If you currently have a 68mm shell, and a solid cartridge bottom bracket unit (meaning it's one piece and not floating cups like bmx) you cannot adapt it to a wider shell.

Unless you're aiming at riding a lot of "freeride" type stunts or steep drops and such with a longer fork, I wouldn't look at the NS B*tch. Suburban and TOP are money frames though, great price, good availability, and the suburban is pretty light. New '08 ToP has some great updates too. But, if you are really looking at NS Bikes, I'd recommend picking up a Capital if you can find one. 

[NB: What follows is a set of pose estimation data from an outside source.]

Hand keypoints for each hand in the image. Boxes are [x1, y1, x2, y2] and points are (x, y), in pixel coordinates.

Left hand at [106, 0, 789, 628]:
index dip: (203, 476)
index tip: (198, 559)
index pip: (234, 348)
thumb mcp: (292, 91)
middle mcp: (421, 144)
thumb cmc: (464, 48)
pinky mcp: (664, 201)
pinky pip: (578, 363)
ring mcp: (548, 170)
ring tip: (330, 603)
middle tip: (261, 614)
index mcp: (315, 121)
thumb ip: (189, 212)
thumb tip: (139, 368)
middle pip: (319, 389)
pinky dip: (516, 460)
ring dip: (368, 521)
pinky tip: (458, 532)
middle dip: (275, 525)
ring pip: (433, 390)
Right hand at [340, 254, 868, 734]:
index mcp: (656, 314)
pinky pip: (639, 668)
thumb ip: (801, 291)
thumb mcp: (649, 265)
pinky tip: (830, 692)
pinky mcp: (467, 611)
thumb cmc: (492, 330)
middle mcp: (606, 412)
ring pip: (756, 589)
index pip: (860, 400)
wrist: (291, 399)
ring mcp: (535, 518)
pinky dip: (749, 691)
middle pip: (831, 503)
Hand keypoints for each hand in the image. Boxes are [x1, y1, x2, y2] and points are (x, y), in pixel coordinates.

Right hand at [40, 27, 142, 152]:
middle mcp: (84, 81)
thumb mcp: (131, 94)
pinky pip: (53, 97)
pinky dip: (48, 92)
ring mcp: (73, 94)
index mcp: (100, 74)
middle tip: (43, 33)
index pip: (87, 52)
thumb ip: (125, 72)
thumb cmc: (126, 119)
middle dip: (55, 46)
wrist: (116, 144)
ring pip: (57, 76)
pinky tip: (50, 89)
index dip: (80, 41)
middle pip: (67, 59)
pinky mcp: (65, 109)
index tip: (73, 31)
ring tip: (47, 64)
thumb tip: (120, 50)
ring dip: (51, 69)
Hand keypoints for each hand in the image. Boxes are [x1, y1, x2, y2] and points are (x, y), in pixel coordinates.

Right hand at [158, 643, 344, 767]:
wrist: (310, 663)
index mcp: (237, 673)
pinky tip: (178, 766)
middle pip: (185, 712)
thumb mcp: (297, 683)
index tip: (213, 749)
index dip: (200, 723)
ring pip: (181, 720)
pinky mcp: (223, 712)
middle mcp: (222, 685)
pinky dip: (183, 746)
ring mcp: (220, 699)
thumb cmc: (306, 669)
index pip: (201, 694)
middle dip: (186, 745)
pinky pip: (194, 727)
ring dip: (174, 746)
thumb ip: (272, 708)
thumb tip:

A new bottom bracket cartridge typically isn't that much money, but if you're going to buy a new one, you may as well invest the money into some decent cranks (If I remember correctly, you had some bunk cranks with the riveted on chainrings...), which you should be able to find for rather cheap, as in under a hundo for some decent bmx cranks with a euro bbb, look at some easterns or fsa's if you want some new ones, or you could probably score some old used deity's or profiles for under a hundred.


----------



## Dave Moore (Apr 15, 2004)

bbrz4 said:


> cant you just take a couple of halflinks out?
> 
> i did that and have perfect tension w/ no need for tensioner on my stp (36/18 gearing)


If it were that simple it would already be tensioned correctly 

I figured one more link removed would fix that but with one more link out the stock tensioner doesn't have enough adjustment and the chain is super tight.

Giants tensioner isn't like a Rennen where there is quite a bit of adjustment. It works similar to an eccentric bottom bracket thus not leaving tons of chain adjustment. 
I apparently picked a sprocket and cog size that doesn't allow the tensioner to work as it does with the stock 32x16.

I also tried not using the tensioner at all and that didn't work either.


----------



## Dave Moore (Apr 15, 2004)

derfernerf said:


> so what the hell does all that mean? is that how wide the BB shell is? (drive side to non-drive side)


Yes, 68mm and 73mm is how wide the bottom bracket shell is and as Bikesatori said, there isn't a 78mm bb shell.


----------



## bbrz4 (Jun 12, 2007)

oh ok, get a new tensioner or find a combo that works, i found that 36/16 works great w/ no tensioner :thumbsup:


----------